The GAO did a simple search of addresses in Google Earth to find out that some of the “doctors” listed addresses that didn’t exist or were fast food joints instead of clinics. The GAO also found payments going to providers who should have otherwise been disqualified based on their status with their state boards. Here we have 10%+ the what was spent by Medicare in 2010 going to potentially fraudulent providers. Instead of actively trying to prevent this Medicare is auditing every chiropractor who is a provider with them, not because chiropractors are a major source of fraud but because our profession used to be poor in documenting care. Medicare believes they can “catch” us in missing a date or forgetting to sign a note and use that as a means to deny the care chiropractors provide. The care wasn’t fraudulent but they try to get chiropractors on technicalities. Since Medicare only pays the 80% of the adjustment charge and nothing more, there is no way the amount they could “get back” would ever come close to $60 billion dollars. They are putting their effort into the “soft target” of chiropractors and missing the real abusers. Placing an effort into the real abusers is the first way to shore up the Medicare trust fund.

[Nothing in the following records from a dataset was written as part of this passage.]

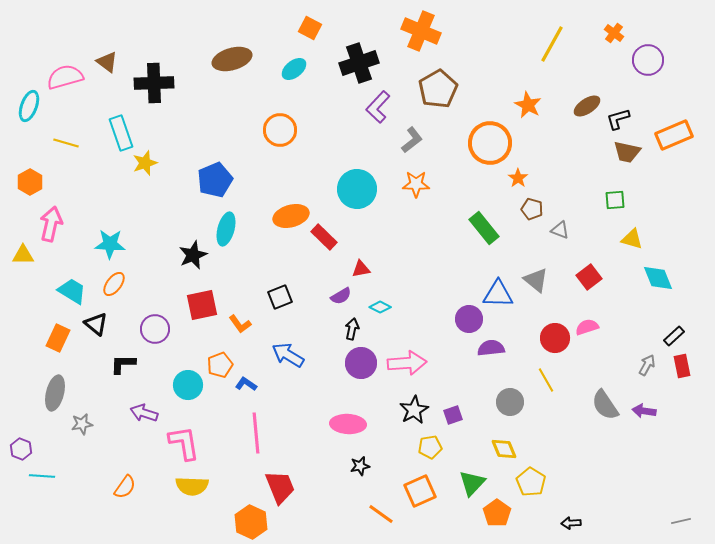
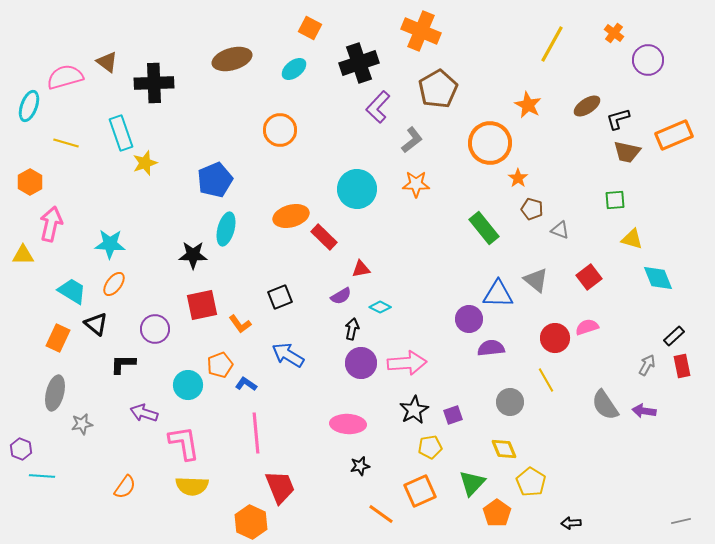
black star at (193, 255): rotated 24 degrees clockwise
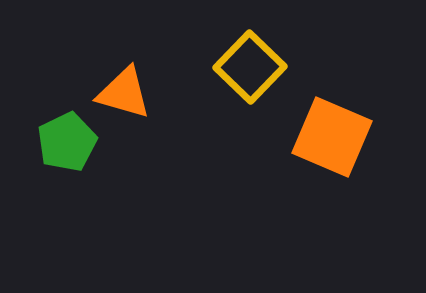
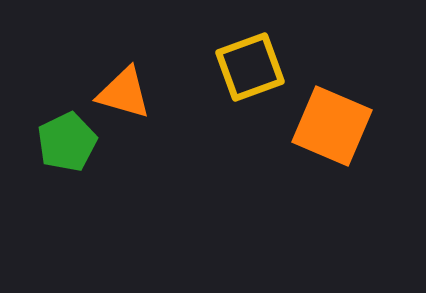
yellow square: rotated 26 degrees clockwise
orange square: moved 11 px up
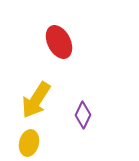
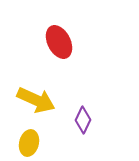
yellow arrow: rotated 99 degrees counterclockwise
purple diamond: moved 5 px down
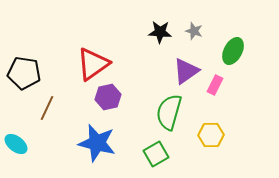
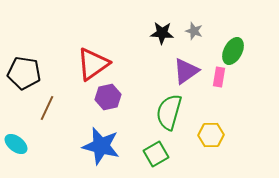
black star: moved 2 px right, 1 px down
pink rectangle: moved 4 px right, 8 px up; rotated 18 degrees counterclockwise
blue star: moved 4 px right, 3 px down
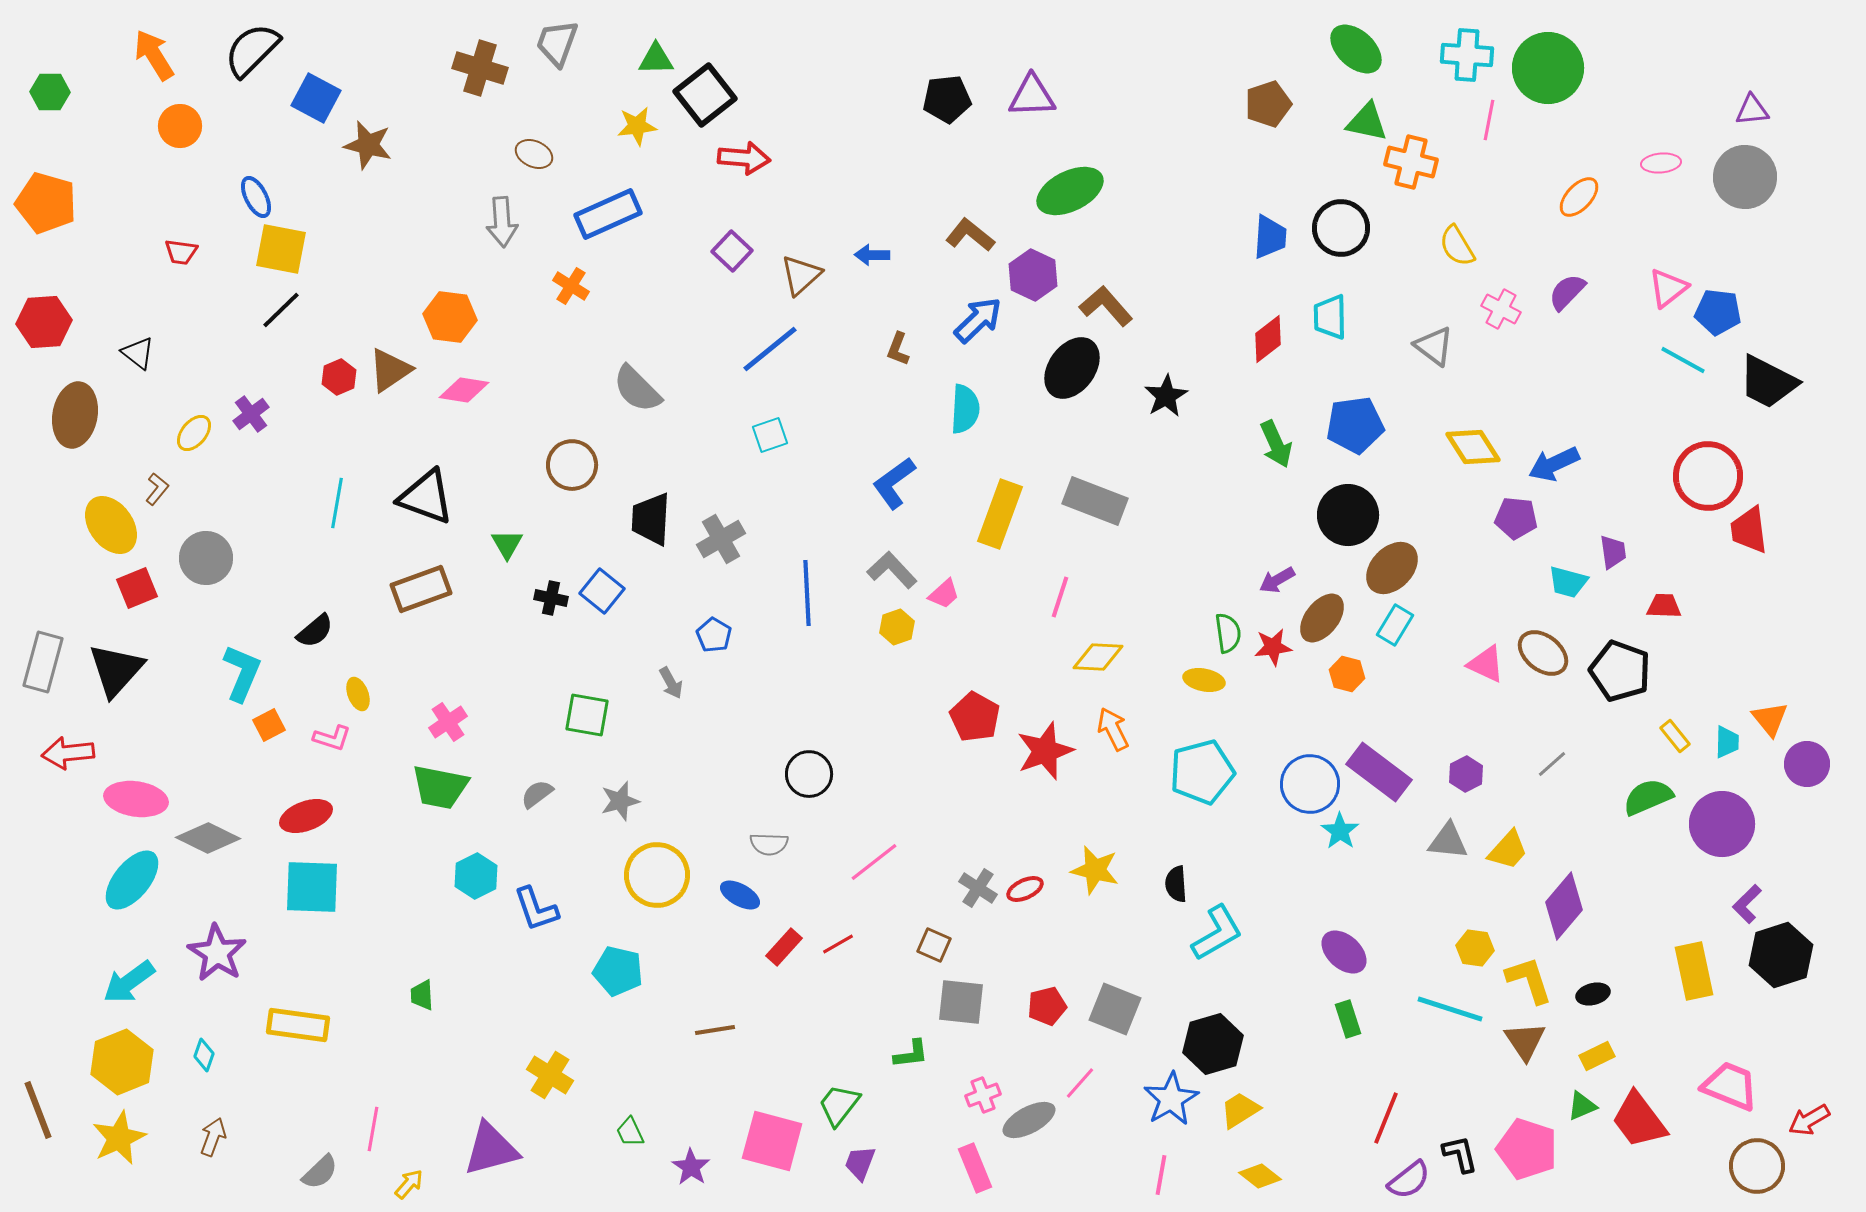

The other way to improve the fund it changing reimbursement practices. Treating chronic pain, spine related pain included, is a growing expense to Medicare. Chronic back pain is the number 1 cause of disability in the world. Chiropractic care has been found to be effective in managing spine and spine related conditions while also costing the healthcare system less. If Medicare actually reimbursed chiropractors for all we do, like the exam we need to do in order to find out what is wrong with each patient, and encouraged Medicare beneficiaries to go to the chiropractor first for their spine pain it would actually save Medicare money. Medicare completed a demonstration project in 2007 which showed this to be true but has not changed the way they reimburse chiropractors. There are a number of practices that recent studies have found to be of limited or no benefit these include epidural spinal injections, lumbar decompression surgery, oral steroids, and even tylenol. If Medicare spent less on back surgery and pharmaceuticals and more on chiropractic there is a net savings in there because drugs and surgery costs far more than chiropractic care.

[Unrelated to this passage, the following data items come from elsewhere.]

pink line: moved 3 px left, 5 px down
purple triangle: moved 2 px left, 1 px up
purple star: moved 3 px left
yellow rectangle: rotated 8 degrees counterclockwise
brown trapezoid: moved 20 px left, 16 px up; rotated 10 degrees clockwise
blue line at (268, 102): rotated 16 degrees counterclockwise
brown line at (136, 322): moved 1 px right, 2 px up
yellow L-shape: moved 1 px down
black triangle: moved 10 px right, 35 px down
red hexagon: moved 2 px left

The future of Medicare should worry all of us because someday we will all be a part of that system. The past and present strategy to “fix” Medicare has revolved around revenue, increasing taxes and premiums. Politicians have also considered raising the age of eligibility and cutting back on reimbursement levels but these carry huge political fallout. While some of those changes might continue to be necessary they might not have to be as dramatic. Changing the way Medicare covers chiropractic would not make up for all the shortfall in funding but it would be something that could help reduce the strain on seniors that tax and premium increases create. Chiropractic is currently being expanded in the VA system, in part due to congressional mandate, but also because it has proven to be valuable in treating the chronic conditions that veterans present with in a way that saves the VA system money. The same thing could be true for Medicare if they only try and support chiropractic instead of demonizing it. The future of Medicare could be bright by expanding the role chiropractors play in that system.